Diophantine equations (named for Diophantus of Alexandria, 3rd century Greek mathematician known sometimes as the father of algebra), which are linear equations with integer solutions, provide an excellent extension path for secondary students. The following illustrative problem is based on sport.
Example 1.1
An AFL team has 44 points and has had 14 scoring shots. How are these made up?
Note
Of course we need to know the scoring system for Australian Football. Basically a team scores 6 points for a goal, where the ball goes between the central posts of the boot without being touched, while 1 point for a behind, where the ball otherwise goes through the two outer of the four posts.
Solution 1.1 Alternative 1
The easiest way is to experiment around the likely numbers, as the solution will be unique. If 5 goals this has 30 points so 14 points would be needed, too many. Upping to 6 goals this gives 36 points, requiring 8 behinds, and this is the solution.

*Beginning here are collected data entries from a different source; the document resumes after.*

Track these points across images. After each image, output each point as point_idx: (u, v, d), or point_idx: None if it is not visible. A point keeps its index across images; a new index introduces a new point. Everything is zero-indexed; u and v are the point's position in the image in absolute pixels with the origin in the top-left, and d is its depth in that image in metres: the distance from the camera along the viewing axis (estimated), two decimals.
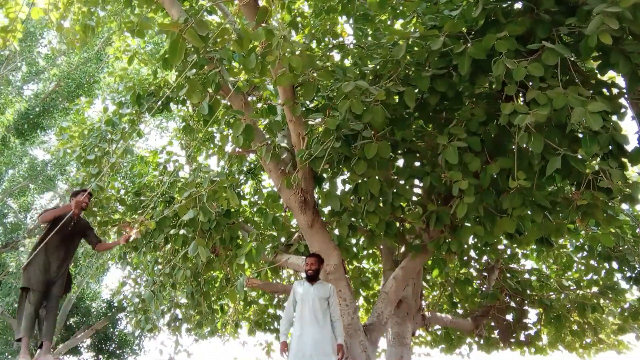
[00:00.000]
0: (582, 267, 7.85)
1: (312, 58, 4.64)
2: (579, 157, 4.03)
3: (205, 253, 5.56)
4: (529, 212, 4.46)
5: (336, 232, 6.16)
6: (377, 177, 4.74)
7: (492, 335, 8.23)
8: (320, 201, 5.76)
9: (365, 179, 4.79)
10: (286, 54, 3.93)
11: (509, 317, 8.08)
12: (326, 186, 5.60)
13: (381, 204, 5.17)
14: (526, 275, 8.29)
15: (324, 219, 5.90)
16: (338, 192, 5.37)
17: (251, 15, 4.56)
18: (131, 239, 5.43)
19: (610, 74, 4.81)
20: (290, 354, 4.98)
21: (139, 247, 7.15)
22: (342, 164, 4.87)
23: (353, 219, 5.62)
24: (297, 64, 3.96)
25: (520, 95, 4.46)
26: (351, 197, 5.38)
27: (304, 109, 5.20)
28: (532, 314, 8.18)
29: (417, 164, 5.28)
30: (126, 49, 7.85)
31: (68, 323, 18.46)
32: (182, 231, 6.21)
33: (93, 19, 6.25)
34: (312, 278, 5.30)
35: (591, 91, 3.91)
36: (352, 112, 4.22)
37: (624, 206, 6.53)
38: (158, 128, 15.93)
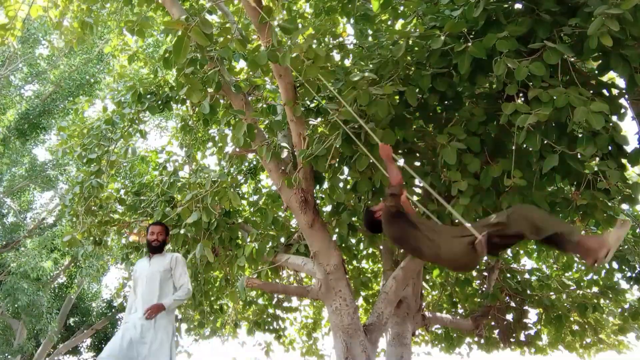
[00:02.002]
0: (582, 267, 7.85)
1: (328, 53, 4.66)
2: (578, 156, 4.04)
3: (211, 254, 5.56)
4: None
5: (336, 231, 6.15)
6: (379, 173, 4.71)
7: (492, 335, 8.23)
8: (319, 201, 5.76)
9: (367, 176, 4.76)
10: (309, 46, 3.98)
11: (509, 317, 8.08)
12: (327, 185, 5.60)
13: None
14: (526, 275, 8.30)
15: (324, 219, 5.90)
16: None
17: (253, 14, 4.55)
18: (130, 239, 5.41)
19: (611, 74, 4.82)
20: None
21: (140, 248, 7.14)
22: (343, 163, 4.86)
23: (353, 219, 5.61)
24: (322, 53, 4.02)
25: (521, 95, 4.46)
26: (352, 196, 5.37)
27: (304, 109, 5.20)
28: (532, 314, 8.20)
29: (417, 164, 5.28)
30: (123, 48, 7.83)
31: (68, 323, 18.46)
32: (181, 231, 6.21)
33: (92, 17, 6.24)
34: (157, 250, 4.69)
35: (591, 92, 3.91)
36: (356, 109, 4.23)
37: (624, 206, 6.54)
38: (158, 128, 15.94)
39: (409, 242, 3.44)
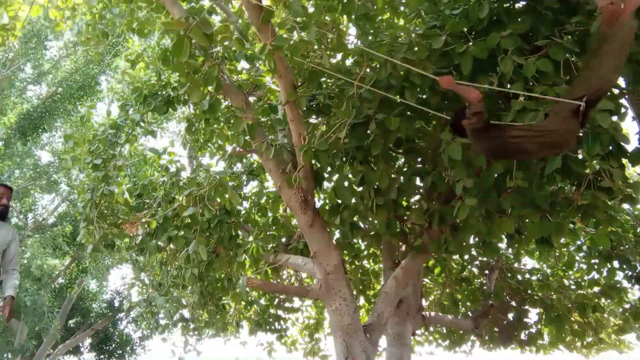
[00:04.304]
0: (584, 267, 7.84)
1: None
2: (579, 157, 4.03)
3: (205, 252, 5.55)
4: (528, 212, 4.46)
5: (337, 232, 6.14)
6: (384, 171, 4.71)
7: (494, 335, 8.23)
8: (322, 201, 5.74)
9: (372, 169, 4.75)
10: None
11: (510, 316, 8.08)
12: (329, 185, 5.58)
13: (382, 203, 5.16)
14: (527, 275, 8.29)
15: (324, 218, 5.89)
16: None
17: (255, 16, 4.55)
18: (126, 231, 5.37)
19: None
20: None
21: (145, 248, 7.11)
22: (349, 158, 4.84)
23: (355, 218, 5.58)
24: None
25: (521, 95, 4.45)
26: (358, 192, 5.32)
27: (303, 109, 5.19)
28: (533, 314, 8.19)
29: (418, 164, 5.28)
30: (139, 53, 7.72)
31: (68, 323, 18.47)
32: (182, 232, 6.21)
33: (101, 22, 6.24)
34: (3, 217, 4.15)
35: None
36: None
37: (625, 205, 6.53)
38: (159, 128, 15.95)
39: (508, 150, 3.34)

Solution 1.2 Alternative 2
More formally, if G is the number of goals and B is the number of behinds, then
6G+B=44 ...(1),
because the total point score is 44, and
G+B=14 ...(2),
because the total number of shots is 14. Subtracting (2) from (1) gives 5G=30, i.e. G=6, leaving, from (2), B=14 - 6 = 8, as in Alternative 1.
Example 1.2
Red rose plants are for sale at $3 each and yellow ones for $5 each. A gardener wants to buy a mixture of both types (at least one of each) and decides to buy 13 in total, with more yellow ones than red ones. The number of dollars he spent could be
(A) 51 (B) 67 (C) 65 (D) 58 (E) 57.
Strategy
Because of the finite nature of the problem, the student could canvass all the possibilities, working out the amounts when the number of yellow flowers varies from 7 to 12 inclusive (yielding all odd numbers between 53 and 63 inclusive). However, the problem could be done algebraically. Here, the students are challenged to define suitable variables and construct the necessary functions. Logical thinking, along with strict attention to the conditions of the problem, will lead students of average ability to the solution.

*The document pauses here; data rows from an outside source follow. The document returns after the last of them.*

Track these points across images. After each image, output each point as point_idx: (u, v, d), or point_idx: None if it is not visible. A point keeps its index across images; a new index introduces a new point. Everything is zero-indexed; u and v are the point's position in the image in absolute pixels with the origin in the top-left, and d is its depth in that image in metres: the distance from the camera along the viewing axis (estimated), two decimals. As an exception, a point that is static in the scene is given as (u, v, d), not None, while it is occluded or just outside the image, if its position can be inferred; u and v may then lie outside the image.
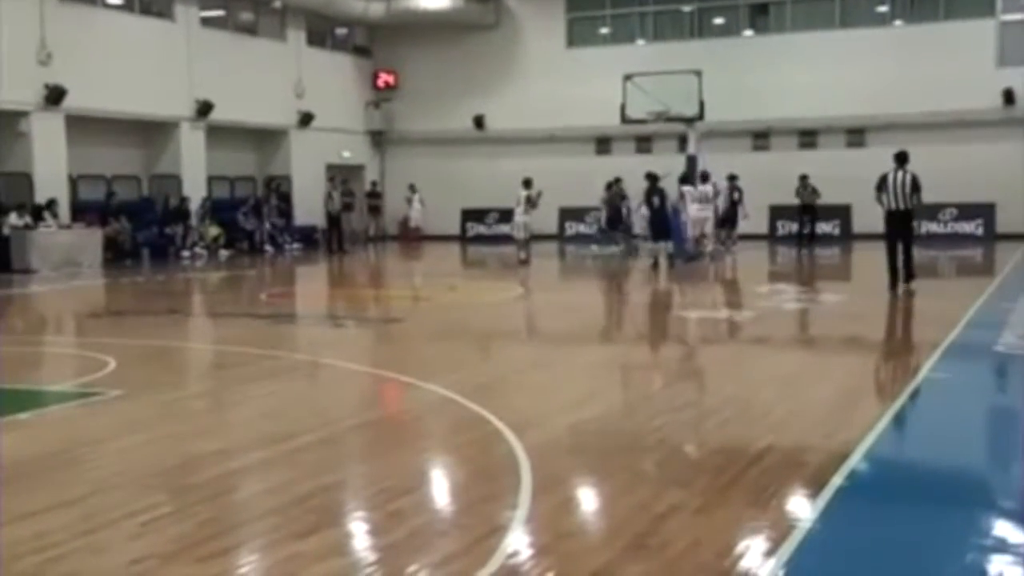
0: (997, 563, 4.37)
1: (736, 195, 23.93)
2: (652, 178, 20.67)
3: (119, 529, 4.90)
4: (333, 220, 26.72)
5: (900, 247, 14.54)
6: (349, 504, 5.47)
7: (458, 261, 25.83)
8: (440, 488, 5.89)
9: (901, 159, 14.81)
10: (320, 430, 6.97)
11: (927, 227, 26.65)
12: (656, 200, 20.44)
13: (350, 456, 6.54)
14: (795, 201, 25.70)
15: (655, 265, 19.68)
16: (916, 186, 14.46)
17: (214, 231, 25.77)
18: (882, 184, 14.59)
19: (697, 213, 21.24)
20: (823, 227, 27.30)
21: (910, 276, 14.65)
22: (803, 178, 25.29)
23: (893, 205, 14.47)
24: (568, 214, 29.39)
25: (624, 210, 23.53)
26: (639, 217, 22.09)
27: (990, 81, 25.63)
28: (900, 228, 14.64)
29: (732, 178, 23.97)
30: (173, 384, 9.23)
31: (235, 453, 6.38)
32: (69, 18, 22.53)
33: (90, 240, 22.16)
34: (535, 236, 22.77)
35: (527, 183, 21.84)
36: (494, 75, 30.72)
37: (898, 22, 27.69)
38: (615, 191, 23.92)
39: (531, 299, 16.86)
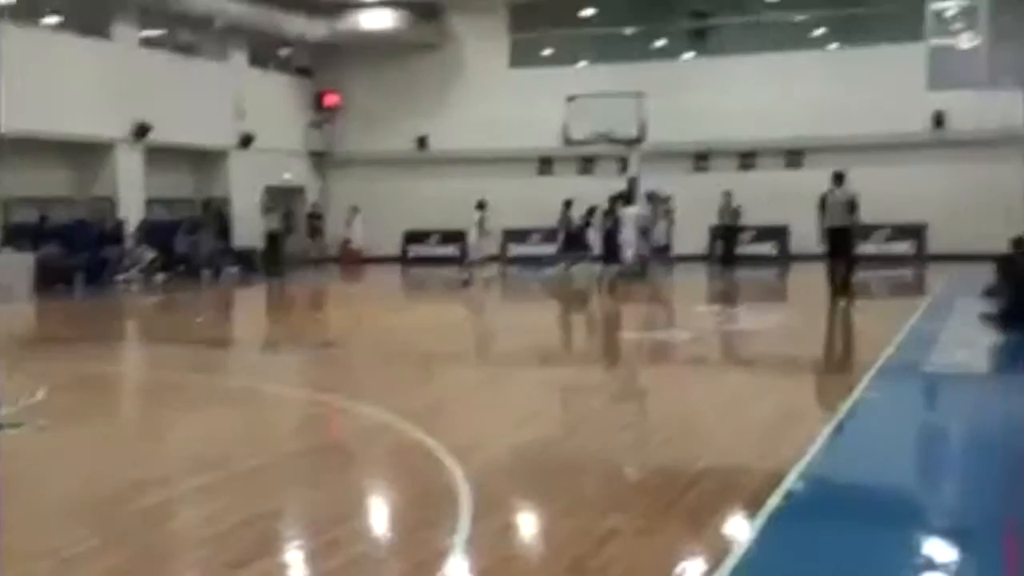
0: (930, 582, 4.43)
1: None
2: (614, 199, 21.16)
3: (44, 563, 4.75)
4: (271, 240, 26.24)
5: (842, 262, 15.35)
6: (285, 532, 5.39)
7: (399, 283, 25.72)
8: (379, 515, 5.83)
9: (838, 178, 15.76)
10: (256, 457, 6.86)
11: (861, 247, 27.07)
12: (609, 222, 20.82)
13: (287, 483, 6.45)
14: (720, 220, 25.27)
15: (605, 285, 19.87)
16: (853, 205, 15.32)
17: (150, 254, 25.37)
18: (823, 203, 15.47)
19: (627, 235, 21.39)
20: (761, 248, 27.66)
21: (845, 292, 15.37)
22: (726, 194, 24.64)
23: (832, 222, 15.27)
24: (511, 235, 29.42)
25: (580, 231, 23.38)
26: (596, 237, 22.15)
27: (921, 104, 26.17)
28: (840, 245, 15.38)
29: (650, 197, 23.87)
30: (104, 412, 9.05)
31: (167, 482, 6.26)
32: (2, 37, 22.11)
33: (21, 264, 21.66)
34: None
35: (481, 205, 21.89)
36: (437, 95, 30.73)
37: (833, 46, 28.24)
38: (568, 214, 23.63)
39: (473, 321, 16.83)
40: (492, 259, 22.32)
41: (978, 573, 4.58)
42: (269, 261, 26.06)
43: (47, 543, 5.02)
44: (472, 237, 21.93)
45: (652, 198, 23.30)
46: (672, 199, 24.11)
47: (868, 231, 26.73)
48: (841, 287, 15.37)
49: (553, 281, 22.39)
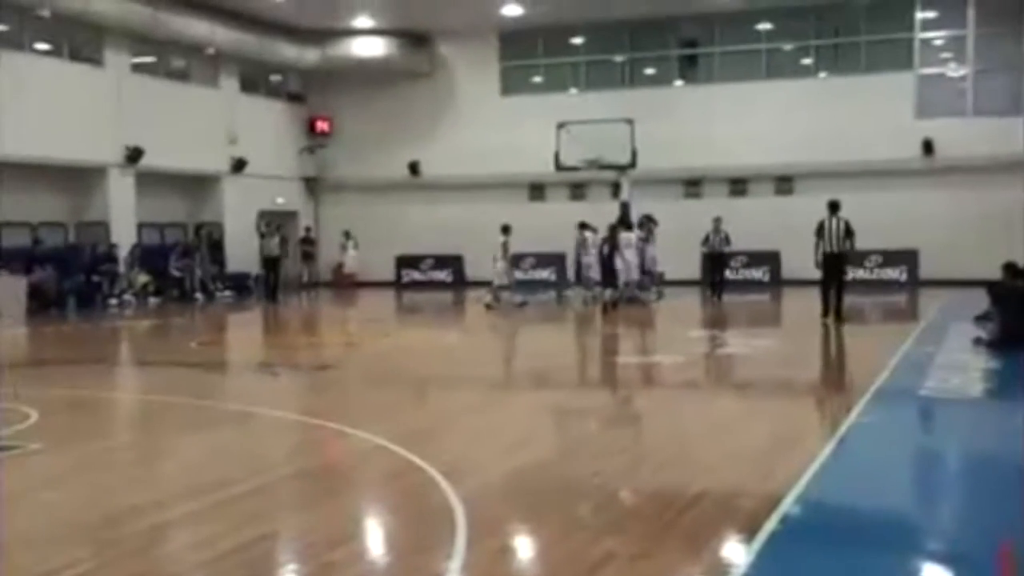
0: (927, 605, 4.42)
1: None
2: (615, 226, 21.56)
3: (38, 586, 4.73)
4: (269, 265, 25.95)
5: (834, 286, 16.51)
6: (280, 556, 5.36)
7: (392, 307, 25.70)
8: (374, 538, 5.81)
9: (834, 207, 16.72)
10: (250, 480, 6.83)
11: (854, 273, 27.16)
12: (607, 247, 21.14)
13: (282, 507, 6.42)
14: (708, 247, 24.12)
15: (603, 308, 19.91)
16: (849, 231, 16.47)
17: (143, 278, 25.34)
18: (820, 230, 16.52)
19: (630, 258, 21.73)
20: (753, 273, 27.76)
21: (839, 316, 16.48)
22: (717, 220, 23.44)
23: (829, 248, 16.41)
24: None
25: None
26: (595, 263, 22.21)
27: (910, 132, 26.40)
28: (834, 269, 16.56)
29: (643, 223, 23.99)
30: (98, 435, 9.00)
31: (162, 505, 6.22)
32: (-5, 62, 22.17)
33: (14, 288, 21.62)
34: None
35: (505, 229, 21.97)
36: (429, 122, 30.85)
37: (823, 74, 28.44)
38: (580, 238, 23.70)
39: (467, 344, 16.81)
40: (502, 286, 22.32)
41: (975, 596, 4.57)
42: (268, 286, 25.71)
43: (41, 566, 5.00)
44: (499, 263, 21.96)
45: (647, 222, 23.38)
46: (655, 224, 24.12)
47: (860, 257, 27.02)
48: (836, 310, 16.47)
49: (548, 305, 22.40)
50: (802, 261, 26.42)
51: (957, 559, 5.05)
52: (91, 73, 25.06)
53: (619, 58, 29.94)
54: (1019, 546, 5.19)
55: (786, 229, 25.28)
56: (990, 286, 14.05)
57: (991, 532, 5.56)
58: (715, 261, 23.77)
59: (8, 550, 5.26)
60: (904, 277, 26.79)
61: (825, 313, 16.63)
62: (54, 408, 9.79)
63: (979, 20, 26.38)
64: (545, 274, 28.70)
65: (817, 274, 16.97)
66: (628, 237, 21.93)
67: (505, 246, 21.94)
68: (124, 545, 5.36)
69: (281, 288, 26.38)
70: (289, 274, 28.88)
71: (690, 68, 29.99)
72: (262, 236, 26.44)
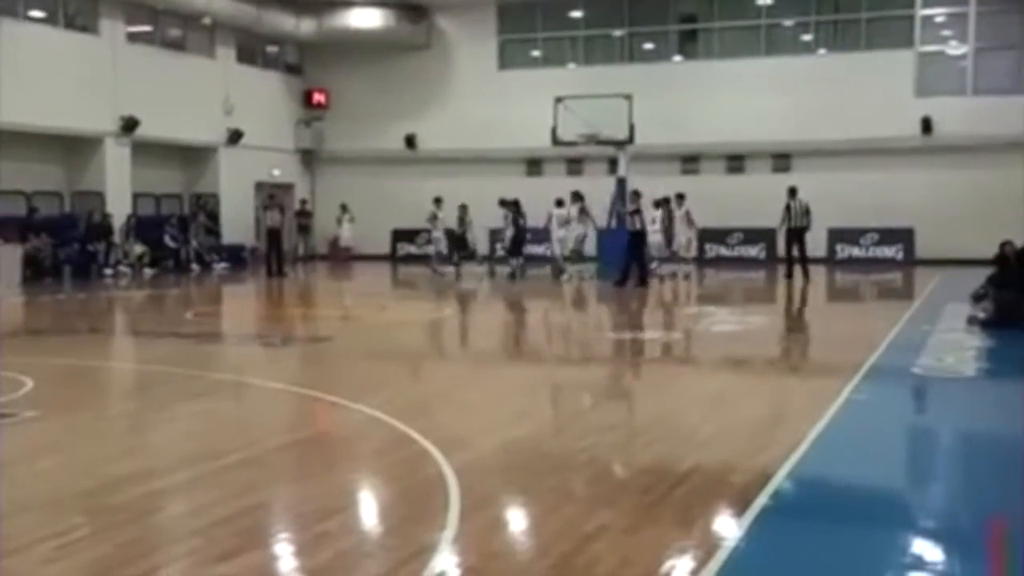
0: (916, 580, 4.46)
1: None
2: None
3: (31, 553, 4.74)
4: (272, 237, 25.22)
5: (797, 254, 21.36)
6: (274, 526, 5.38)
7: (388, 281, 25.69)
8: (367, 509, 5.83)
9: (793, 192, 21.64)
10: (245, 450, 6.85)
11: (849, 251, 27.29)
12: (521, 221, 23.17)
13: (275, 477, 6.44)
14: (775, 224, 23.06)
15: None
16: (807, 211, 21.45)
17: (139, 249, 25.31)
18: (787, 211, 21.45)
19: (560, 233, 23.23)
20: (749, 251, 27.79)
21: (806, 272, 21.19)
22: (792, 191, 22.07)
23: (794, 224, 21.42)
24: (498, 235, 29.40)
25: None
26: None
27: (909, 110, 26.34)
28: (797, 240, 21.52)
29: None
30: (93, 404, 9.02)
31: (156, 474, 6.25)
32: (-10, 30, 22.03)
33: (9, 257, 21.58)
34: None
35: (578, 196, 23.18)
36: (426, 95, 30.73)
37: (822, 51, 28.34)
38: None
39: (461, 318, 16.84)
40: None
41: (963, 571, 4.60)
42: (271, 259, 25.08)
43: (41, 531, 5.01)
44: (562, 231, 22.91)
45: (664, 203, 23.51)
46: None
47: (856, 235, 27.08)
48: (804, 272, 21.16)
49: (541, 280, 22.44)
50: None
51: (947, 535, 5.09)
52: (86, 41, 24.92)
53: (618, 33, 29.80)
54: (1009, 522, 5.23)
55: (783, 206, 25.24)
56: (994, 262, 14.06)
57: (981, 508, 5.60)
58: (794, 238, 22.22)
59: (3, 516, 5.27)
60: (900, 255, 26.82)
61: (788, 275, 21.24)
62: (49, 376, 9.80)
63: (980, -2, 26.28)
64: (541, 249, 28.66)
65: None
66: (557, 213, 23.21)
67: (581, 210, 22.91)
68: (119, 512, 5.38)
69: (286, 262, 26.13)
70: (285, 247, 28.81)
71: (689, 43, 29.88)
72: (265, 208, 26.31)
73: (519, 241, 23.53)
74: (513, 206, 23.66)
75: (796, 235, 21.36)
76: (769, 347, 12.35)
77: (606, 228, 24.72)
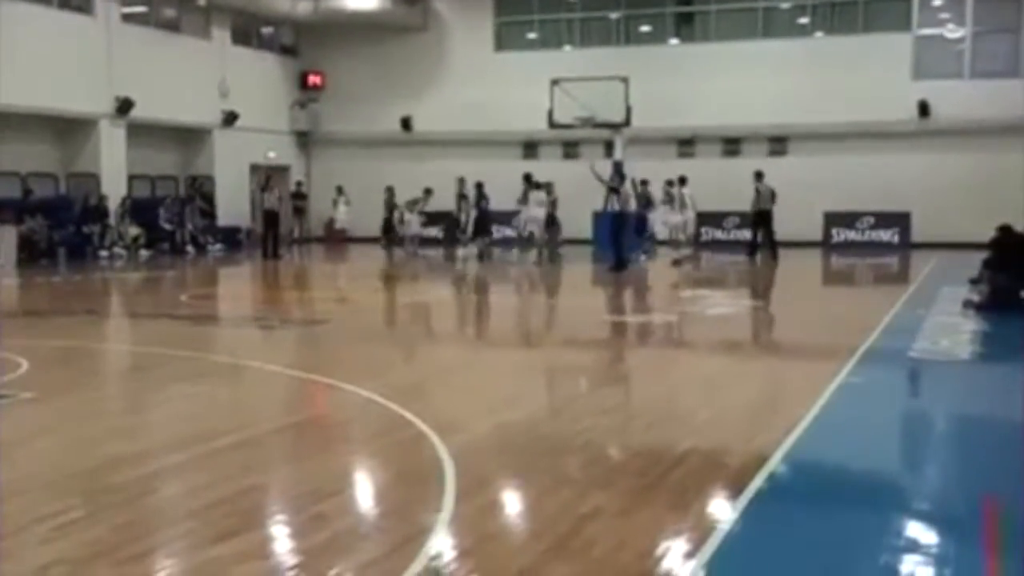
0: (910, 563, 4.48)
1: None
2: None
3: (28, 534, 4.76)
4: (268, 219, 25.05)
5: (764, 235, 22.32)
6: (270, 507, 5.39)
7: (383, 263, 25.66)
8: (363, 491, 5.84)
9: (759, 175, 22.70)
10: (241, 432, 6.86)
11: (845, 234, 27.28)
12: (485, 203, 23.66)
13: (272, 459, 6.45)
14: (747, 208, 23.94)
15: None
16: (773, 194, 22.40)
17: (134, 231, 25.25)
18: (756, 194, 22.47)
19: (530, 213, 23.06)
20: (745, 234, 27.70)
21: (775, 254, 22.02)
22: (758, 175, 23.12)
23: (761, 207, 22.37)
24: (495, 218, 29.36)
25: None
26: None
27: (906, 93, 26.29)
28: (763, 221, 22.35)
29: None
30: (89, 386, 9.01)
31: (153, 455, 6.25)
32: (-16, 11, 21.89)
33: (4, 238, 21.53)
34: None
35: (682, 181, 23.09)
36: (422, 77, 30.62)
37: (819, 34, 28.25)
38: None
39: (457, 301, 16.83)
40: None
41: (958, 553, 4.63)
42: (266, 241, 24.87)
43: (37, 511, 5.03)
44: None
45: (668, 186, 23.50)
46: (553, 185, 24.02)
47: (852, 219, 27.07)
48: (772, 256, 21.96)
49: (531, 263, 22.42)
50: (796, 223, 26.59)
51: (941, 516, 5.11)
52: (81, 22, 24.77)
53: (614, 15, 29.68)
54: (1003, 503, 5.25)
55: (779, 190, 25.20)
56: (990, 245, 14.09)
57: (975, 490, 5.62)
58: (758, 221, 22.98)
59: (0, 498, 5.28)
60: (896, 239, 26.80)
61: (752, 253, 22.25)
62: (45, 358, 9.79)
63: (978, -19, 26.21)
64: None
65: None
66: (533, 195, 23.15)
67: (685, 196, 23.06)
68: (115, 494, 5.39)
69: (281, 245, 26.04)
70: (282, 229, 28.74)
71: (686, 26, 29.78)
72: (262, 190, 26.20)
73: (483, 222, 24.09)
74: (477, 188, 24.32)
75: (762, 218, 22.27)
76: (765, 330, 12.36)
77: (602, 211, 24.67)
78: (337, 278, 22.02)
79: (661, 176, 24.41)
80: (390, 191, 26.44)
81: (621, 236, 20.38)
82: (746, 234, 27.72)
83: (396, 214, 26.24)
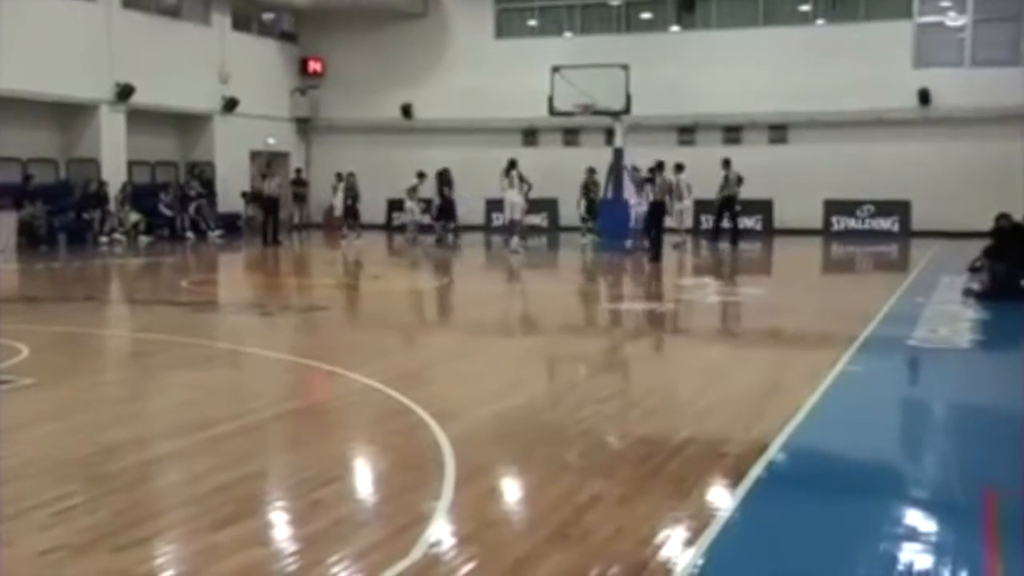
0: (909, 551, 4.48)
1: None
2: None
3: (28, 519, 4.76)
4: (269, 206, 25.00)
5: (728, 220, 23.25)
6: (269, 494, 5.40)
7: (384, 250, 25.64)
8: (363, 478, 5.85)
9: (727, 162, 23.53)
10: (241, 419, 6.86)
11: (845, 223, 27.26)
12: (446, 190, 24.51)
13: (271, 445, 6.46)
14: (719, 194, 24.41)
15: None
16: (740, 180, 23.34)
17: (134, 217, 25.23)
18: (724, 180, 23.25)
19: (513, 199, 23.17)
20: (746, 222, 27.69)
21: (735, 240, 22.92)
22: (726, 162, 23.94)
23: (728, 193, 23.27)
24: (494, 205, 29.35)
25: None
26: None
27: (907, 81, 26.24)
28: (729, 207, 23.30)
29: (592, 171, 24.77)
30: (89, 372, 9.02)
31: (152, 442, 6.26)
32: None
33: (4, 224, 21.52)
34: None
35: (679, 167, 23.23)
36: (422, 64, 30.55)
37: (820, 21, 28.16)
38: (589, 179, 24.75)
39: (456, 288, 16.82)
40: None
41: (957, 541, 4.63)
42: (266, 228, 24.71)
43: (37, 497, 5.03)
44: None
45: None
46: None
47: (852, 207, 27.05)
48: (732, 241, 22.86)
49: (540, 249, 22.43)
50: (796, 211, 26.60)
51: (940, 505, 5.11)
52: (82, 8, 24.70)
53: (615, 2, 29.59)
54: (1002, 492, 5.26)
55: (780, 178, 25.23)
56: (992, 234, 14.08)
57: (975, 479, 5.63)
58: (725, 207, 23.79)
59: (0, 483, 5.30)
60: (896, 227, 26.78)
61: (715, 239, 23.29)
62: (45, 344, 9.80)
63: (980, -31, 26.12)
64: (537, 220, 28.60)
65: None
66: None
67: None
68: (115, 480, 5.40)
69: (281, 231, 25.99)
70: (282, 216, 28.70)
71: (687, 13, 29.64)
72: (263, 177, 26.15)
73: (446, 208, 25.06)
74: (439, 177, 24.92)
75: (727, 204, 23.29)
76: (764, 318, 12.36)
77: (604, 198, 24.70)
78: (337, 265, 21.99)
79: (671, 161, 24.38)
80: (351, 176, 26.11)
81: (660, 226, 19.83)
82: (746, 222, 27.80)
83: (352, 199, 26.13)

Solution 1.2 Alternative 1
Suppose the gardener buys x red rose plants, and hence 13-x yellow ones (1≤ x≤ 6 since there is at least one of each type and there are more yellow ones than red ones). Then the total amount of money, in dollars, which is spent, is 3x+5(13-x)=65-2x (remembering 1≤ x≤ 6).
The possible numbers of dollars are thus 63, 61, 59, … , 55, 53. The only answer of these on the offered list is 57, hence the answer is (E).
Solution 1.2 Alternative 2
Or we can directly list the 6 obvious allowed cases and calculate the cost of each.
12 yellow, 1 red, cost = 12 x 5 + 1 x 3 = 63,
11 yellow, 2 red, cost = 11 x 5 + 2 x 3 = 61,
10 yellow, 3 red, cost = 10 x 5 + 3 x 3 = 59,
9 yellow, 4 red, cost = 9 x 5 + 4 x 3 = 57,
8 yellow, 5 red, cost = 8 x 5 + 5 x 3 = 55,
7 yellow, 6 red, cost = 7 x 5 + 6 x 3 = 53.
The only answer of these on the offered list is 57, hence the answer is (E).